We’ve now got the evidence, we’ve got the data, we’ve got the proof. We know that women-led companies are successful.

In your opinion (and experience) what are the biggest challenges female entrepreneurs face?

I don’t look at challenges, I look at opportunities. I think there’s too much emphasis on problems. I would rather look at how we make the best of the insight. 

How can we use the data to create more female venture capitalists? How do we encourage more women to become angel investors? I’d rather put my focus on the value of women running their own companies and the opportunities that presents. 

A lot of the work that I’m doing through my non-executive roles is around women and technology. Getting more women to embrace technology, not just nibble around the edges. It’s ubiquitous in terms of opportunity and affects every area of our lives, every part of our business; and the more we leverage that opportunity, the greater the impact we’ll have. 

How can The Gender Index help with some of those opportunities? 

It comes back to the evidence! It provides deeper insight. We know how many women are setting up companies and how durable those companies are and, more importantly, how many women are scaling their companies. That’s the information we need! 

It’s encouraging to other women. It’s also encouraging to investors. 

What sort of action needs to be taken? 

I think there are lots of initiatives out there that are very good. For example, Natwest have just increased its funding of female-led businesses by another billion last year, which is incredible. 

We’ve also got the Goldman Sachs 10,000 Small Businesses programme. We need to make sure these initiatives are durable, and that it’s not just the focus of the moment. That they are long-standing and well supported. 

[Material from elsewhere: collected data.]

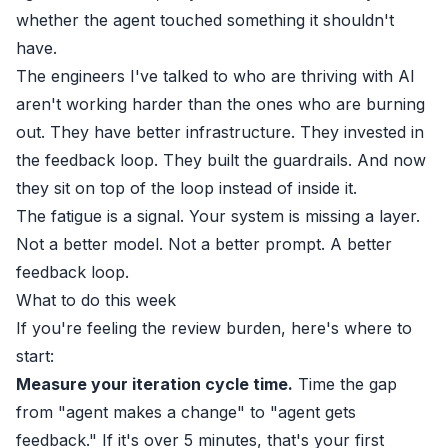
whether the agent touched something it shouldn't
have.
The engineers I've talked to who are thriving with AI
aren't working harder than the ones who are burning
out. They have better infrastructure. They invested in
the feedback loop. They built the guardrails. And now
they sit on top of the loop instead of inside it.
The fatigue is a signal. Your system is missing a layer.
Not a better model. Not a better prompt. A better
feedback loop.
What to do this week
If you're feeling the review burden, here's where to
start:
Measure your iteration cycle time.
Time the gap
from "agent makes a change" to "agent gets
feedback." If it's over 5 minutes, that's your first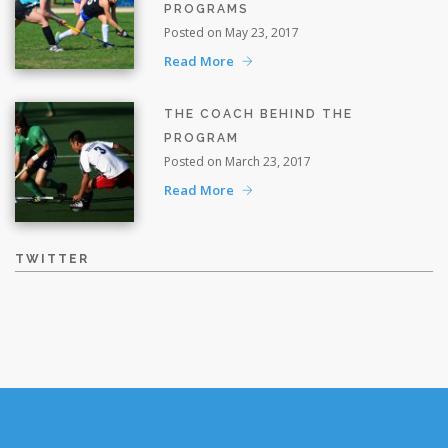
PROGRAMS
Posted on May 23, 2017
Read More
THE COACH BEHIND THE
PROGRAM
Posted on March 23, 2017
Read More
TWITTER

What else needs to be done to support female entrepreneurs? 

One of the most important things is that women support each other. That’s why Savvitas created a collaborative network. 

We should look too at organisations that can help with procurement. Some accelerator programmes are also brilliant. 

It’s incumbent on us to empower and educate ourselves and look around the full circle of opportunity. As well as developing a peer group of trusted advisors and people who have been there. There are also some great mentoring programmes out there! I have joined the board of GEN UK (Global Entrepreneurship Network) and we are setting up a great mentoring scheme. 

Savvitas itself has an international internship programme, where we link budding businesswomen with successful women leaders and have a special focus on connecting women entrepreneurs with would-be female founders.

What one piece of advice would you give female entrepreneurs?

Go for it! Don’t wait. If you’re really an entrepreneur, then absolutely nothing will stand in your way. You’ve got the vision and the determination to make it happen. 

But also, develop bounce back-ablity! It’s not going to be all smooth sailing. And when things go wrong, keep on going!